As circumstances changed in the early 1990s and glass artists no longer had the possibility to create art in the glass factory, Kai Koppel and her colleague Viivi-Ann Keerdo set up their own hot glass studio in 1991. The studio was the first of its kind in Estonia. Their first glass furnace was designed by the Finnish glass artist Mikko Merikallio, and it was an Estomelt 91 type of furnace. All the subsequent furnaces of the studio have also been built by the Koppel and Keerdo in cooperation with Mikko Merikallio. Establishing the glass workshop in the Old Town of Tallinn demanded a lot of energy. They set it up in the medieval St. Catherine’s Passage (Katariina käik), which is under heritage protection. They restored the building themselves, and opened their studio there in 1996. The studio, surrounded by the romantic milieu of Old Town, is quite popular: visitors have the possibility to see how glass is blown, to look at the display, and to choose from among the wide range of products on sale. Kai Koppel’s studio glassworks are distinguished by her joy of experimenting and improvising, the plasticity of forms, and a bold use of brilliant colours.

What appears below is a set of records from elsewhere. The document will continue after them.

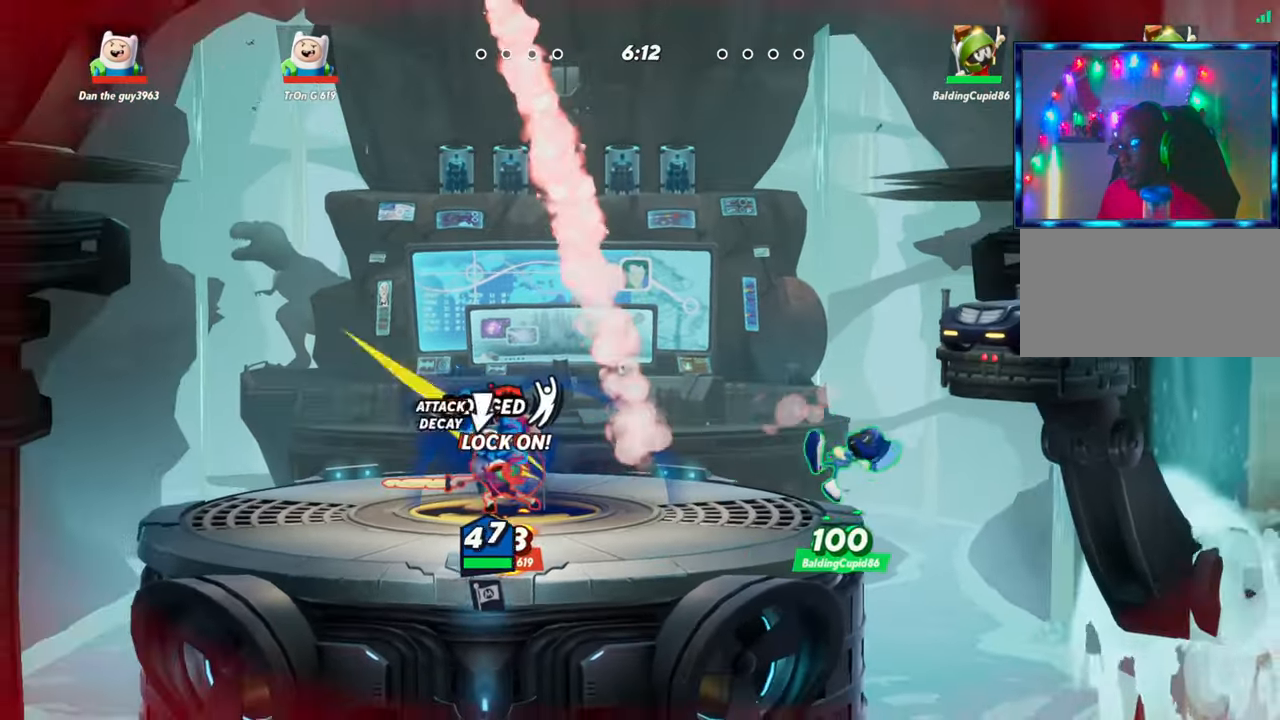
{"buttons": ["L2", "R2"], "left_stick": "right", "events": [[67, "L1", "up"], [167, "left_stick", "down-right"], [217, "L2", "down"], [317, "R2", "down"], [333, "L2", "up"], [333, "R2", "up"], [350, "left_stick", "right"], [417, "L2", "down"], [467, "R2", "down"]]}
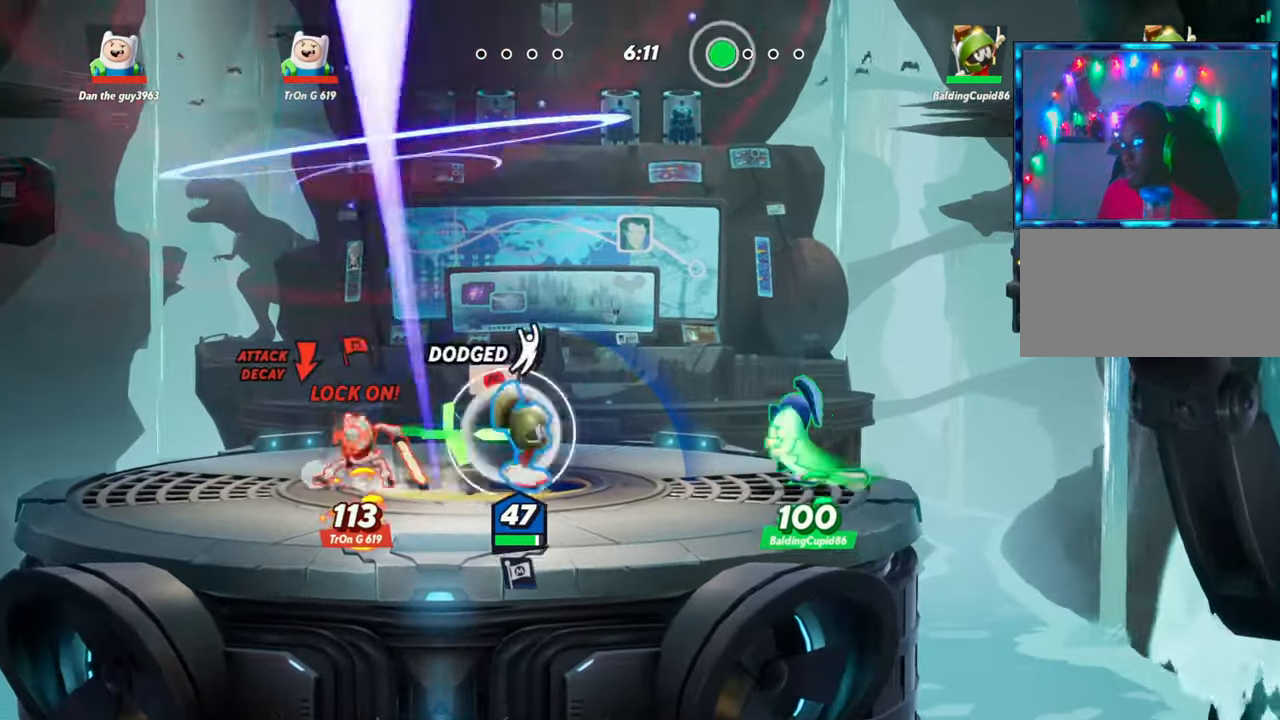
{"buttons": [], "left_stick": "left", "events": [[33, "L2", "up"], [33, "R2", "up"], [133, "L2", "down"], [167, "R2", "down"], [233, "L2", "up"], [250, "R2", "up"], [250, "left_stick", "center"], [300, "left_stick", "left"]]}
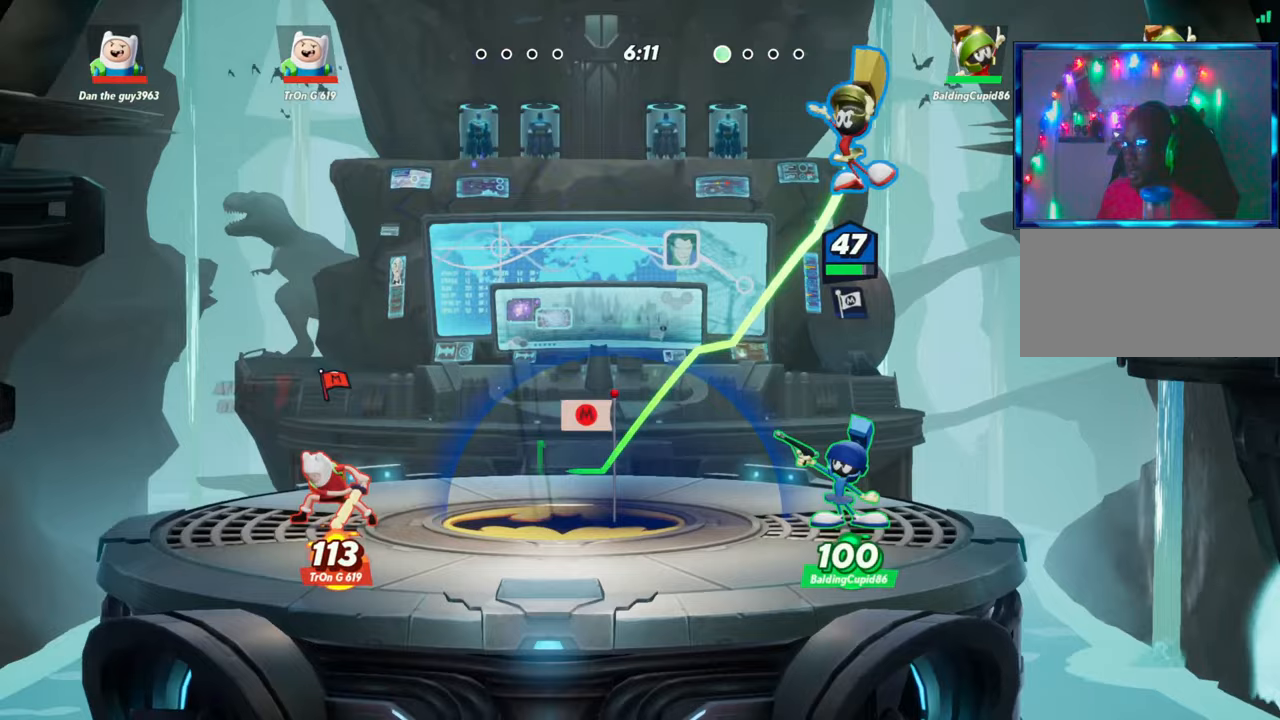
{"buttons": [], "left_stick": "left", "events": []}
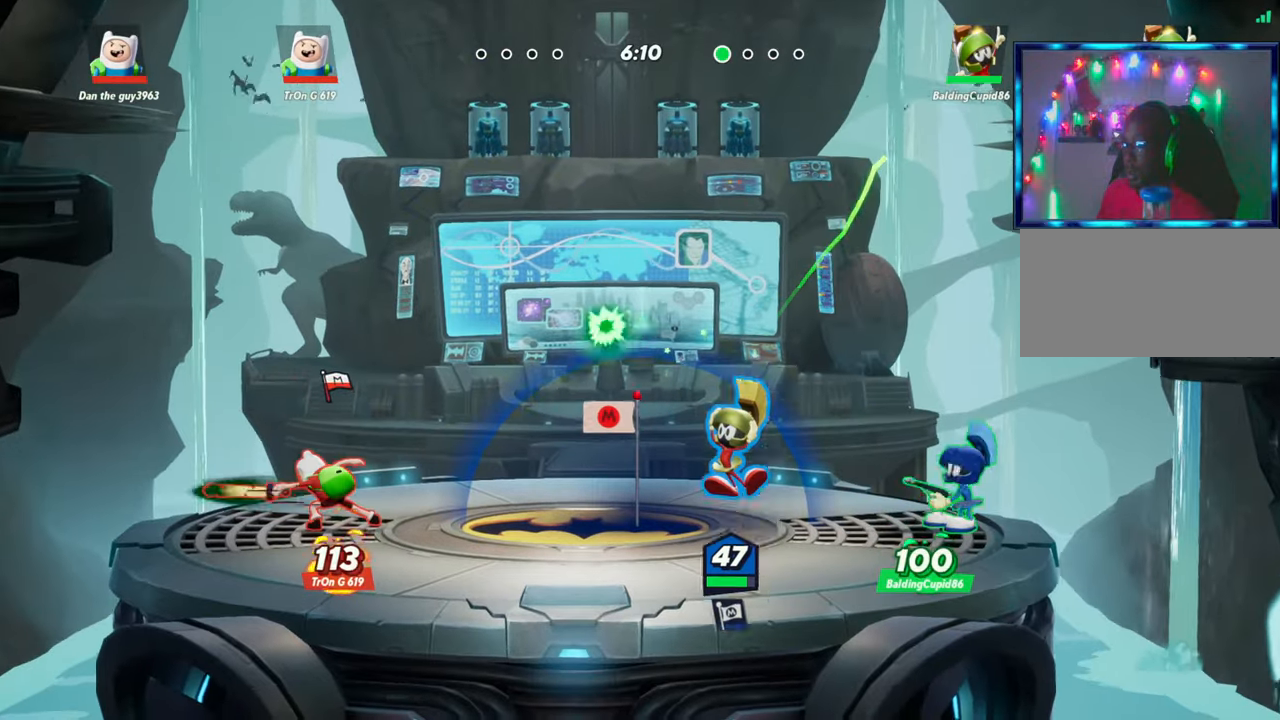
{"buttons": ["L1"], "left_stick": "left", "events": [[150, "L1", "down"]]}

International Hot Glass Symposia in Haapsalu

The Evald Okas Museum, a private museum run by the family of the artist, was opened in Haapsalu in 2003. The museum is open from May to September, and in addition to displaying Evald Okas’s art, various contemporary art events are also organised. Kai Koppel has contributed to the activities of the museum by organising international hot glass symposia. There is a studio with an open glass furnace in the back yard of the museum, which is perfect for creating large sculptural glassworks. The symposium lasts for one week in July, and ends in an exhibition on the museum premises. The creative atmosphere of the symposium together with the idyllic milieu of the small seaside town of Haapsalu have attracted innumerable artists from a variety of countries, from Canada to Japan, many of whom now belong to a special group of friends-fellow artists. The Haapsalu Hot Glass Days play a significant role in the development of Estonian glass art as well as that of Kai Koppel’s own creative work: she has been able to experiment once again on a larger scale in the open air studio, and has created her monumental exhibition works of the last few years there.